**Things to do:**
1 – Give every username marked with an @ sign in the discussion of coverage request limits.
2 – Write out the part of the discussion of coverage request limits starting with "not a good idea" and going on through "a separate topic.".

**Extract:**
++++++++++
413 Payload Too Large ~ https://datatracker.ietf.org/doc/html/rfc7231#section-6.5.11
@nmtoken As we discussed in the call, I believe 413 as defined might applies to the payload provided by the client, as opposed to the payload being returned with the response, though that should be clarified.
@jerstlouis Sorry, wasn't on the call and missed the discussion.
Now you say it, I agree, it could mean that too or either may apply. My next pick would be 400 Bad Request ~ https://datatracker.ietf.org/doc/html/rfc7231#section-6.5.1
he 400 (Bad Request) status code indicates that the server cannot or will not process the request due to something that is perceived to be a client error (e.g., malformed request syntax, invalid request message framing, or deceptive request routing).
As a related aside to this, I would like to suggest that we consider that for servers supporting the scaling conformance classes, that a default /coverage
request could provide downsampled data if scaleFactor=1
is not explicitly provided. This makes it easy for client to get an overview of the whole coverage regardless of its dimensions or resolution, and prevents the default request from returning an error.
e.g.
https://maps.ecere.com/ogcapi/collections/SRTM_ViewFinderPanorama/coverage?scaleFactor=1 returns an error, but https://maps.ecere.com/ogcapi/collections/SRTM_ViewFinderPanorama/coverage does not.
not a good idea to change the behavior of Core in a way that is not intuitive and not consistent. And makes it more complicated to understand. Why not focus energy on a good set of examples, which would be extremely beneficial...
@pebau while I agree on the examples, that is a separate topic.
The reason I make this suggestion here is that the link to /coverage
is provided from the collection resource, and for many coverages it is a broken link that is asking for too much data if not modified with additional parameters specified.
Principle 23 of the OGC API Web Guidelines mentions:
Good practice for defining default behavior is avoiding exception, error or empty pages as the response.
So I really like the idea of being able to return the downsampled coverage by default if the full resolution is too much for the server to process or the client expecting to receive, while saying scaleFactor=1
would mean the client knows what it is doing and insists on retrieving the full resolution data.
I also believe it is part of the solution to the problem raised in this issue by @clynnes . Also to address the original suggestions, all of these are good capabilities as well:
page through the coverage response by spatial or temporal chunk or tile
The specification now has conformance classes for subset
and coverage tiles.
obtain estimated size of a response before actually requesting the data (like a HEAD request)
We should probably add this as a new requirement?
allow servers to advertise maximum request limit
We were just discussing adding this to service metadata at the API level.
have a specific error response that indicates the request is too big to satisfy
We were just discussing 400 is likely the proper error response for this.
support asynchronous response
Discussed in #66 -- multiple OGC API specifications are going to use the Prefer header to indicate that an async response is desired, and this could be defined in Common.
++++++++++
**Record set:**

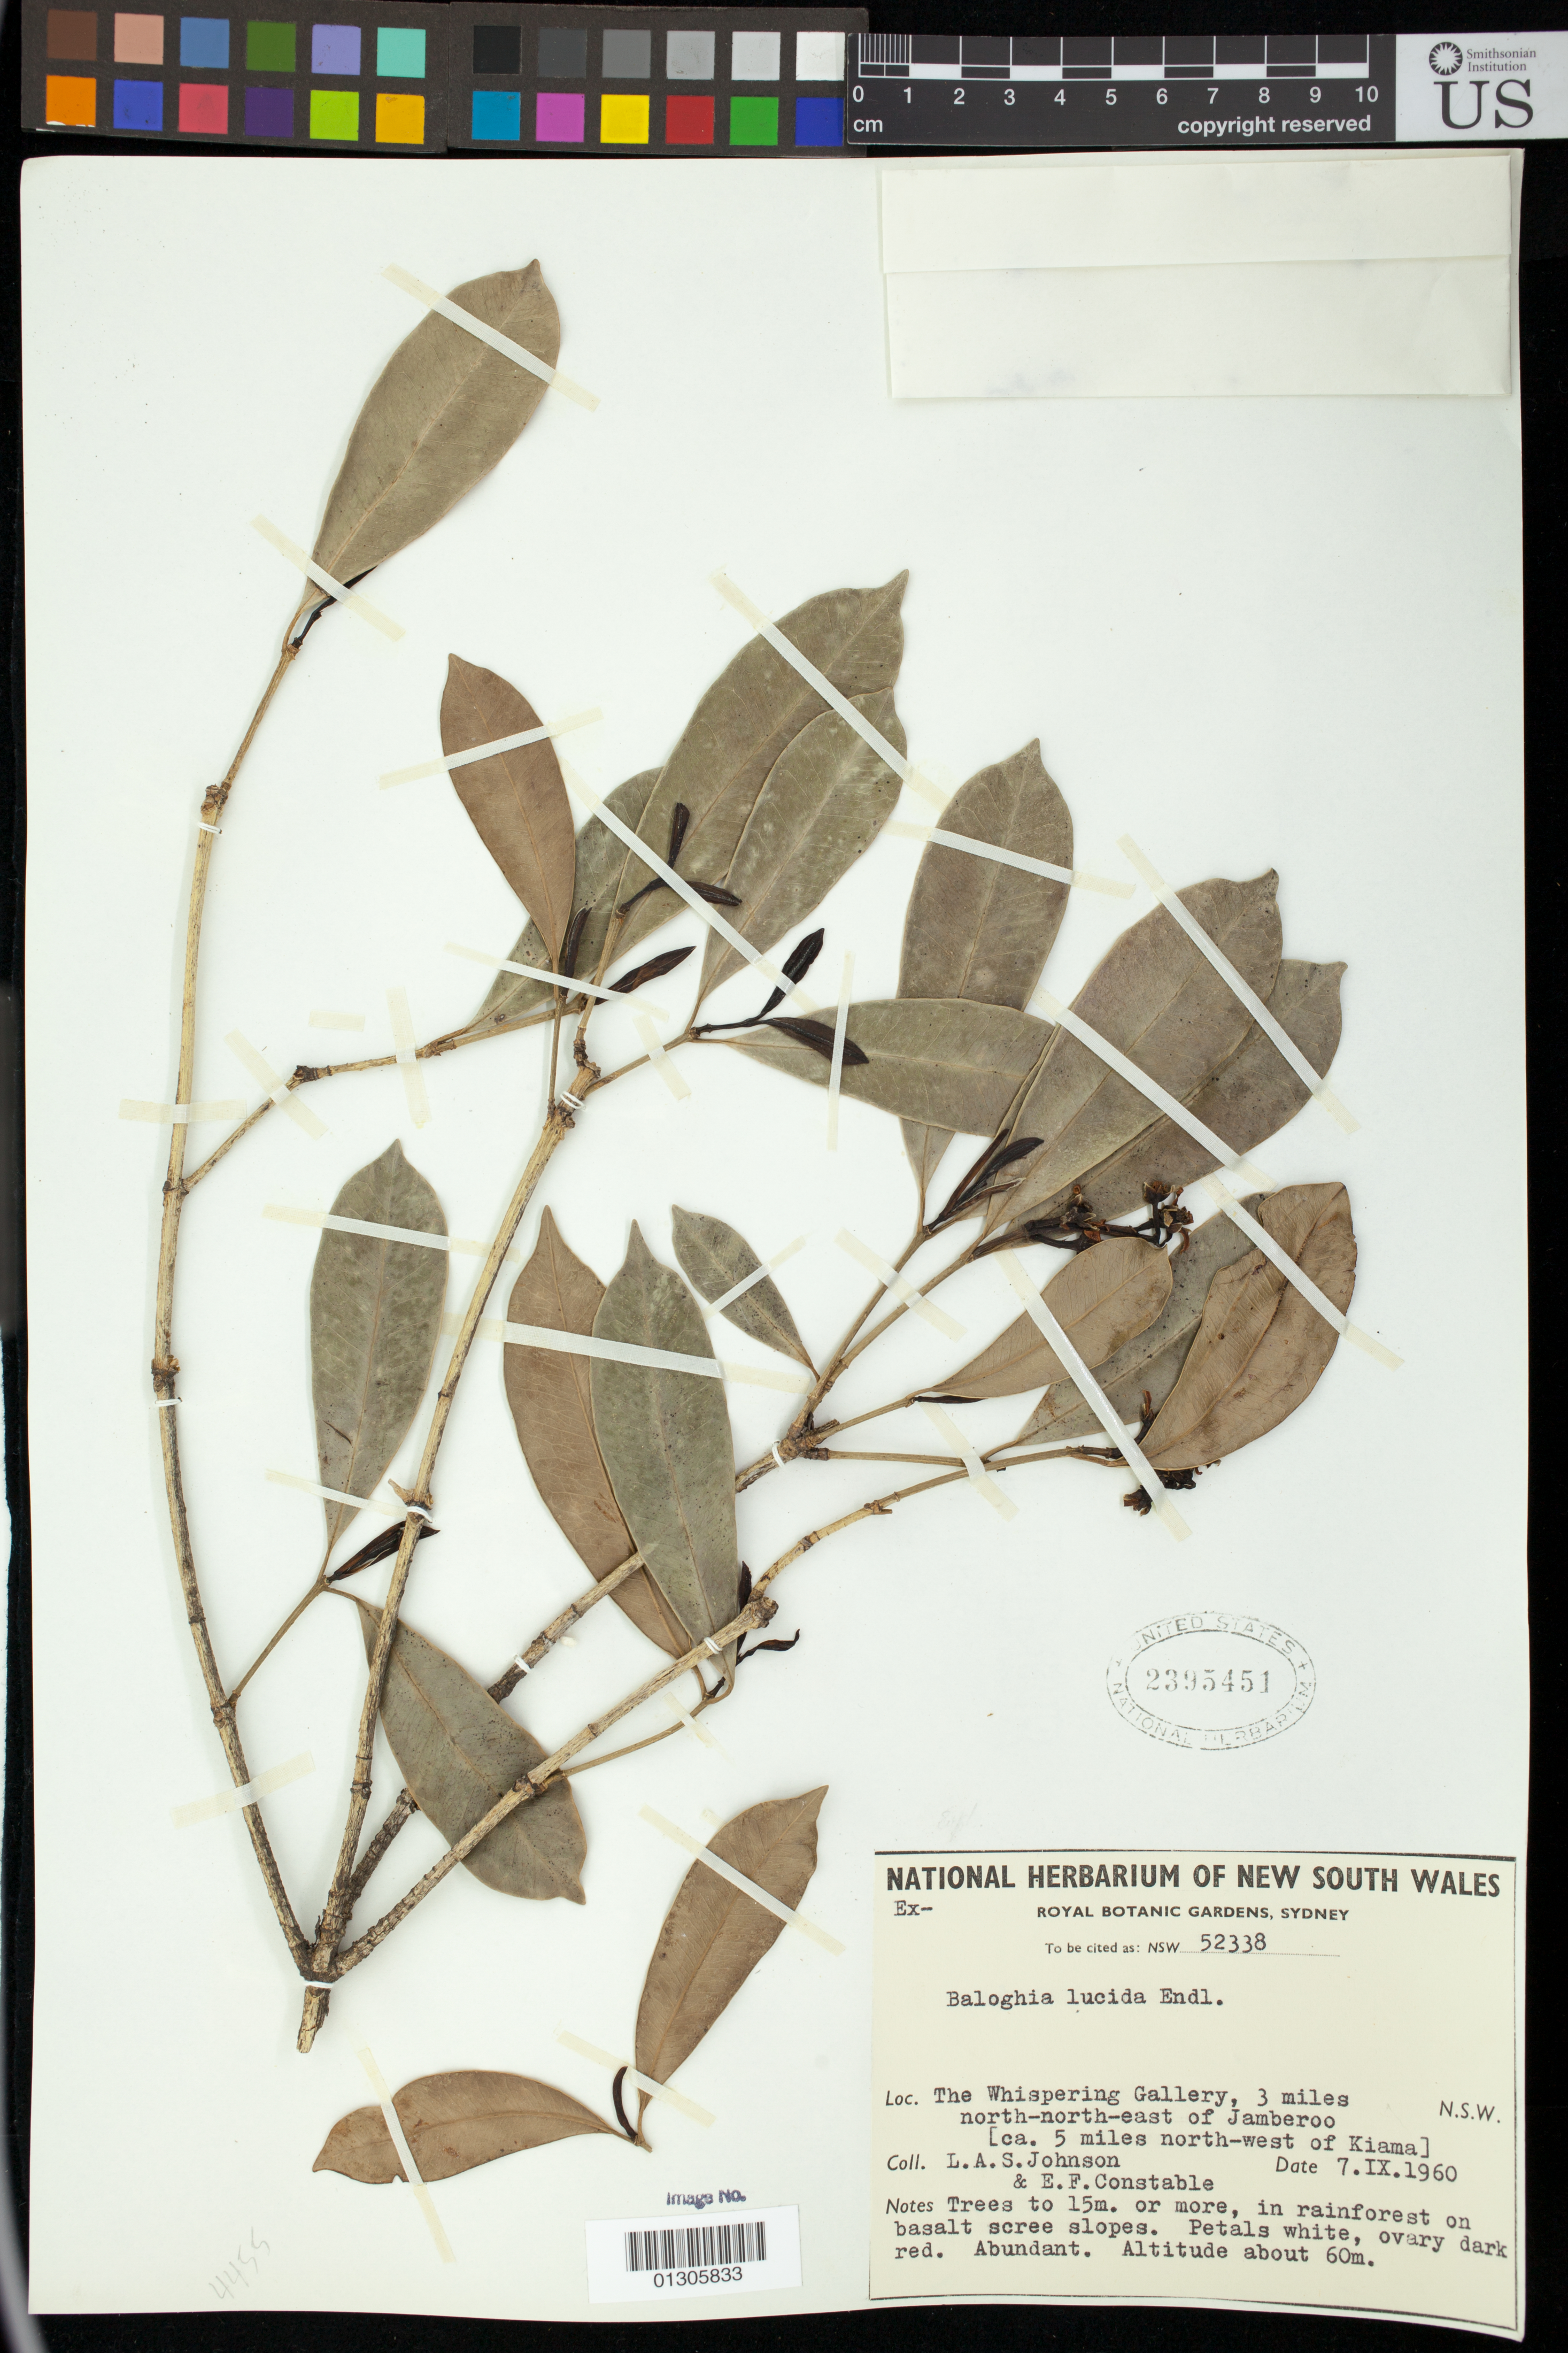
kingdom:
++++++++++
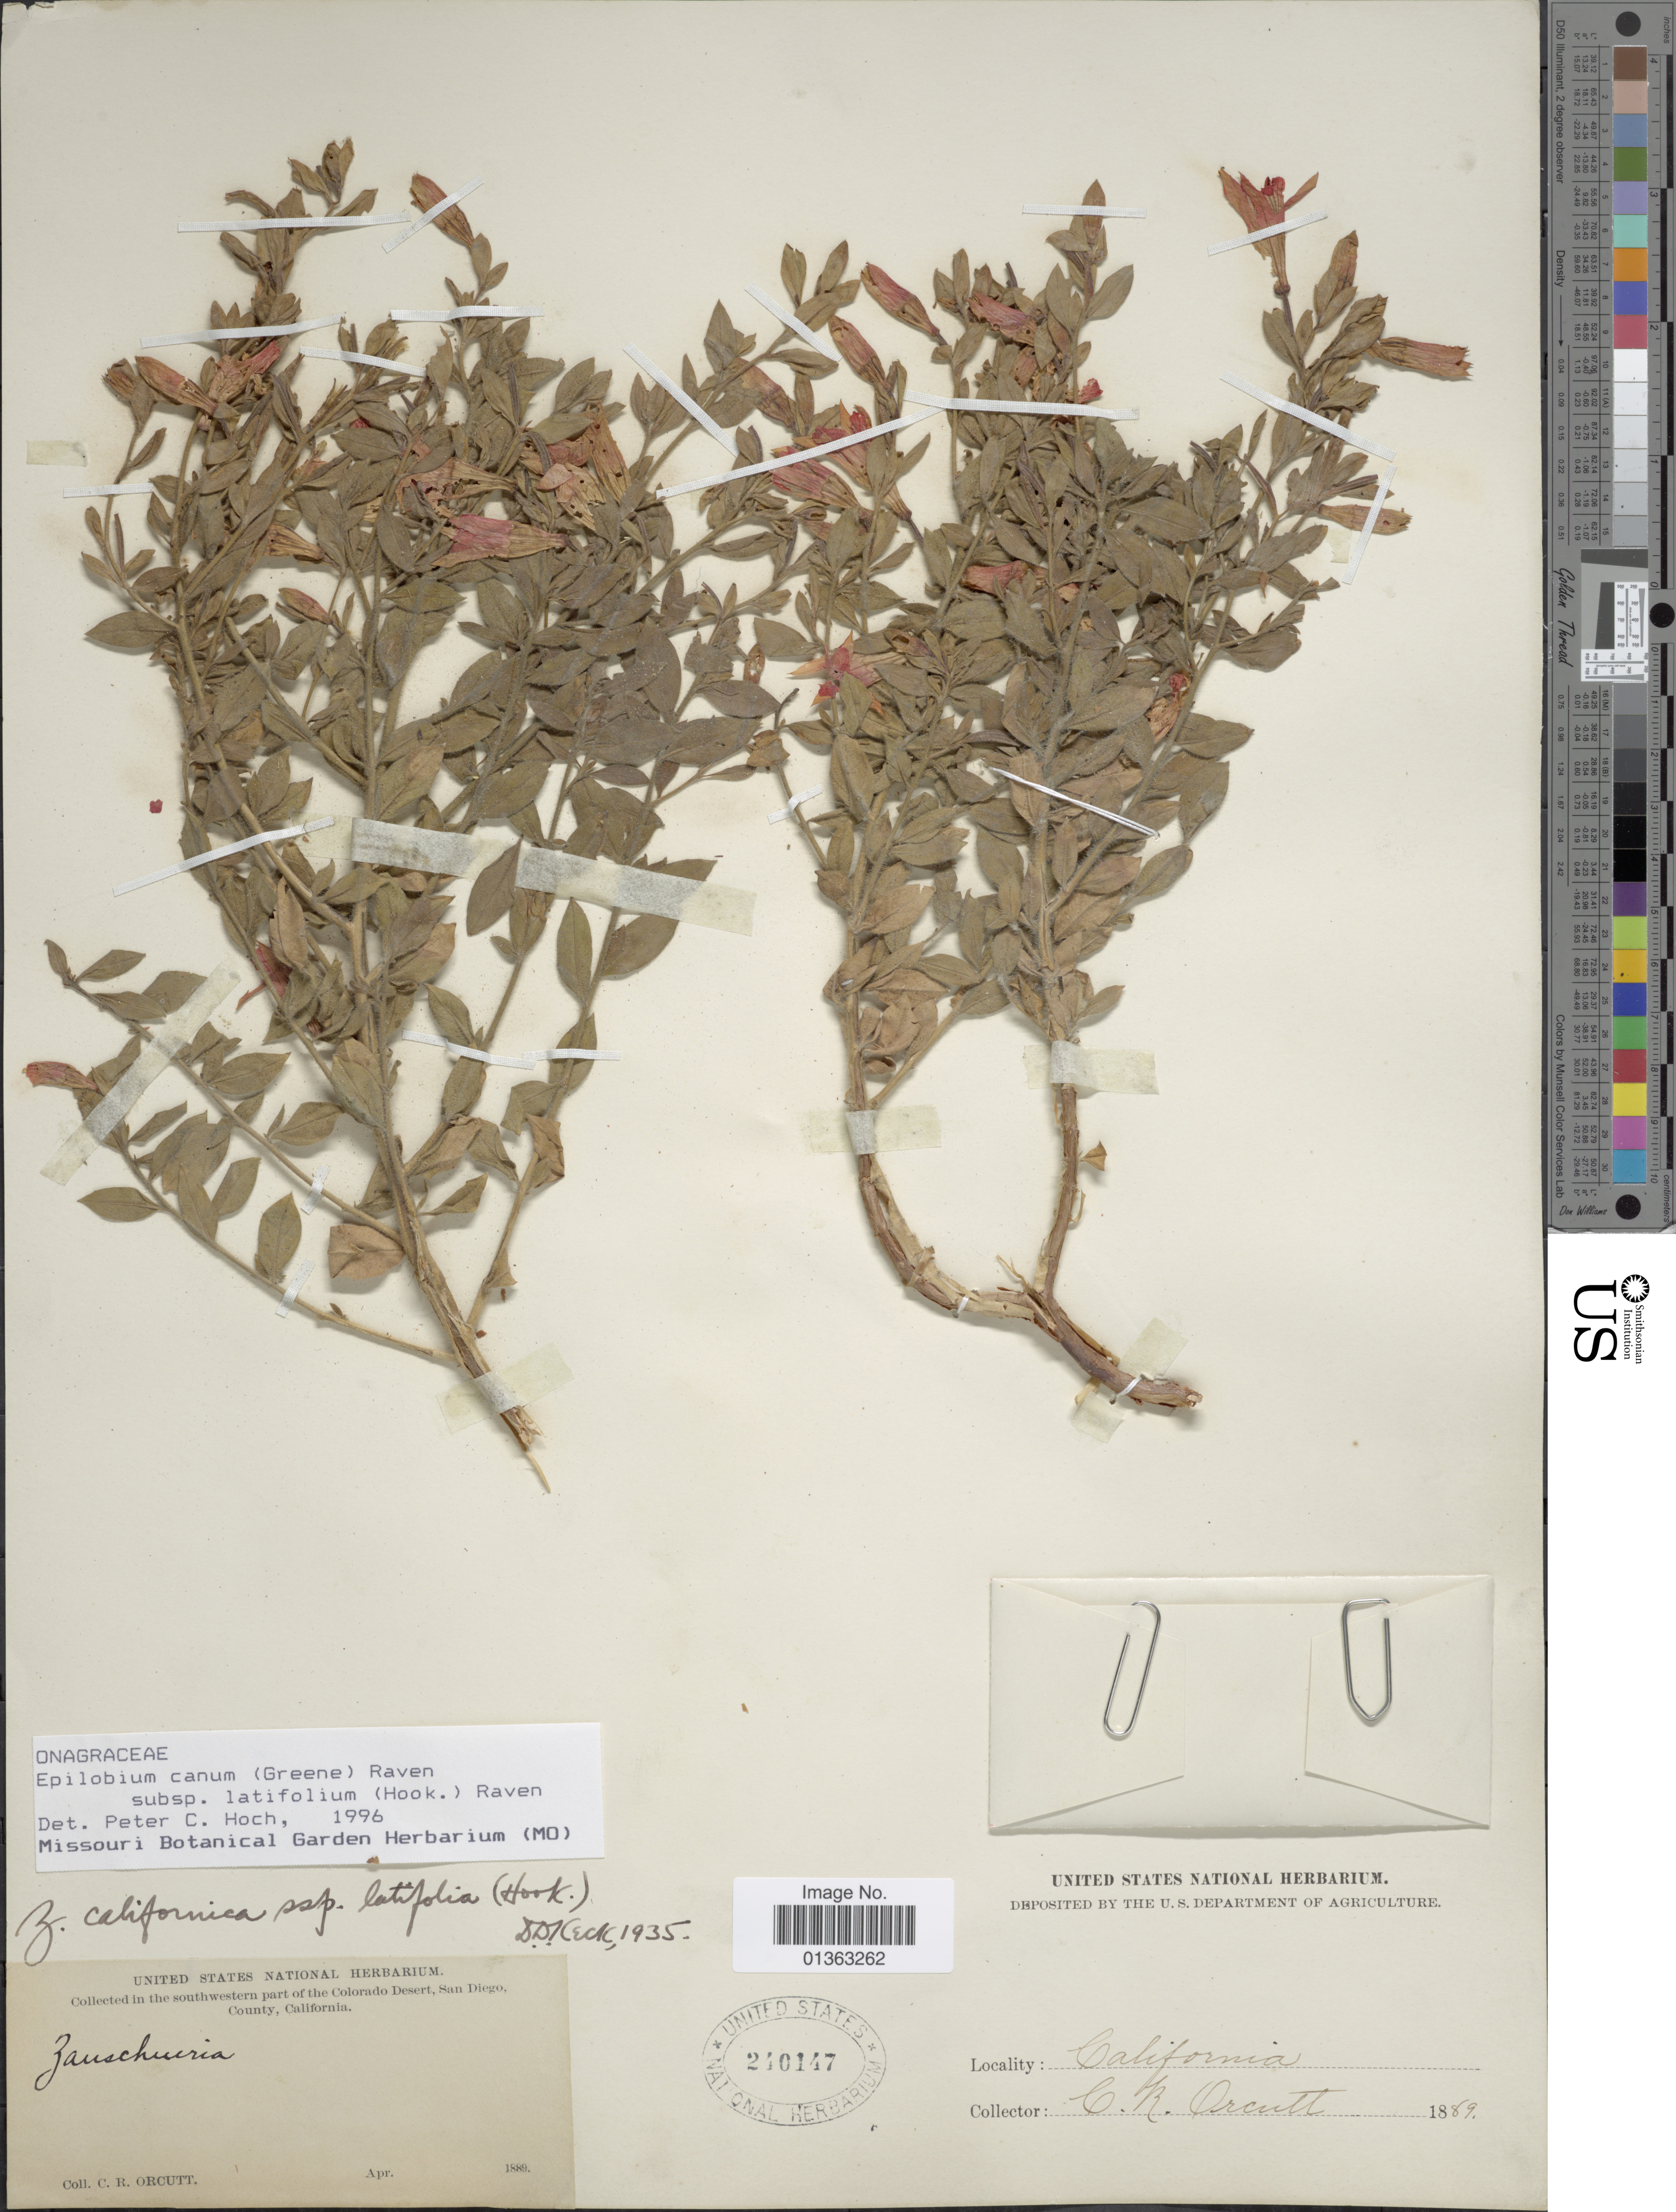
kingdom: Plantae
++++++++++
**Exercise answers:**
1 – @nmtoken, @jerstlouis, @pebau, @clynnes

2 –
not a good idea to change the behavior of Core in a way that is not intuitive and not consistent. And makes it more complicated to understand. Why not focus energy on a good set of examples, which would be extremely beneficial...
@pebau while I agree on the examples, that is a separate topic.